Hello, I am trying to simulate air flow over a NACA 0012 airfoil with a 60 degree flap. The wing is set to 16 degree angle of attack.
I am trying to check the yplus values, by using a yplus filter and the “point value” feature in the post-processing pane. In this way, by clicking on the boundary layer I can get wall shear stress and yplus values.
However, the yplus values I am getting are way higher than what they should be. When I calculate yplus using yplus = y * rho^0.5 * shear stress^0.5/ dynamic viscosity, I am getting 0.63, when the “point value” is saying about 800! I am pretty sure my formula is correct.
Am I doing something wrong in using the “point value” feature of the post processor?
And another question: is it totally crazy to use wall functions given the massive separation occurring? I can’t seem to get better accuracy in Cl and Cd than about 30%.
Hello @perezs , and thanks for reaching out to us via Forum!
Are you using the correct first layer height to achieve y+ = 0.63? If possible, could you please share a URL to your project here so that we can take a look at it?
Regarding your second question, I would opt for the Full Resolution approach rather than Wall Functions, as we can assume the wing is fully stalled at 16 degrees of angle of attack.
At the high pressure side of the foil, the “inspect point” gives a yplus of about 1000. To get a plus of 30, I input the first cell location during pre-processing as 2.6e-3 m (the online yplus calculator had estimated 1.3 e-3 m, based on the 5 m chord length and velocity of 9.15 m/s in air and yplus = 30). Big difference between 30 and 1000!
The “inspect point” value of wall shear tau is 5.9 e-2 Pa. When I use the yplus formula with the 5.9e-2 Pa, I get a reasonable yplus of 9.4.
I’m actually seeing the expected y+ value on the high pressure side as follows, please correct me if I’m missing something:
Other than that, I have a few recommendations to improve the solution. Please make sure that your far field is actually far enough from the wing - from all directions. Academic papers usually recommend having a distance of 10 times of the chord at least on downstream.

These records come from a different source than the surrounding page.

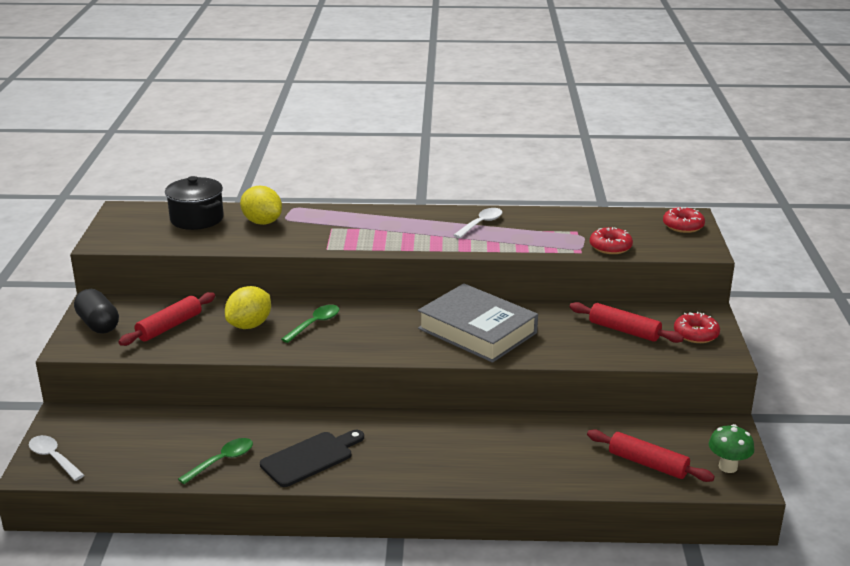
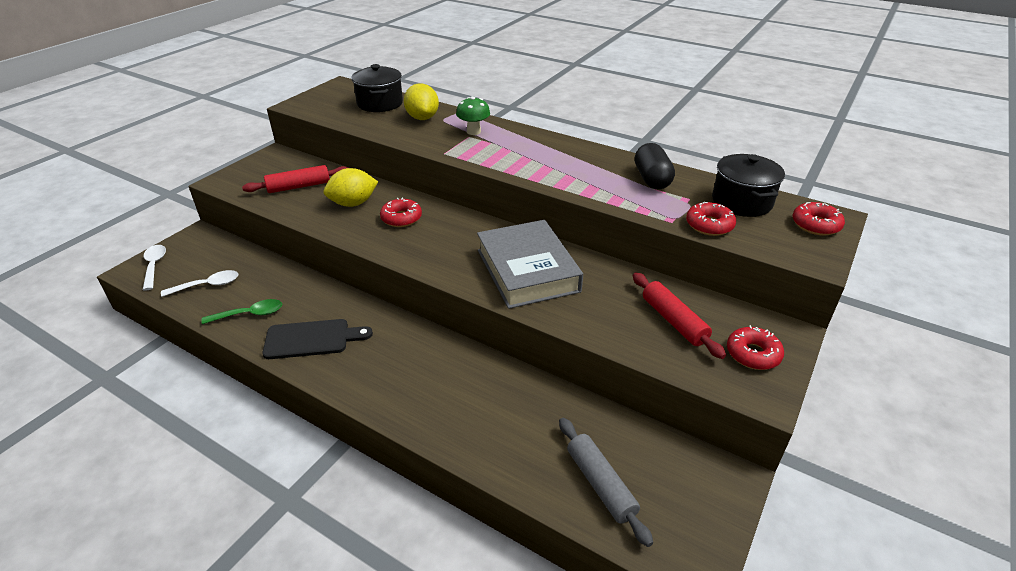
camera: 30 degrees right, 10 degrees up
(98, 324) = (258, 170): black capsule -> black capsule (652, 179)
(315, 324) = (401, 218): green spoon -> red donut
(481, 224) = (601, 166): white spoon -> white spoon (207, 285)
(617, 223) = (741, 202): none -> black pot
(648, 464) = (601, 484): red rolling pin -> grey rolling pin
(728, 467) = (690, 532): green mushroom -> green mushroom (473, 132)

Transition from the boundary layers cells to core cells looks a bit abrupt. Please make sure you have a decent growth size in boundary layer cells, so that the volume ratio between the last boundary layer cell and the first core cell remains a reasonable value (1 to 5 I would recommend to capture the velocity gradient better)
You may want to define a pressure outlet on the upper face since the angle of attack is quite high, and you wouldn’t want upper wall to affect your solution. Make sure wind tunnel walls are set to a slip condition.
You may want to go with a transient solution as well, steady-state RANS approach may not be the best when it comes to post-stall analysis.
The error was all mine in that I was using the “inspect point” feature improperly (I was using it on a cutting plane in the post-processor). I see now that the Yplus values are totally reasonable.
And thank you also for your very insightful comments about the tunnel size and boundary conditions. I will be trying them out very soon.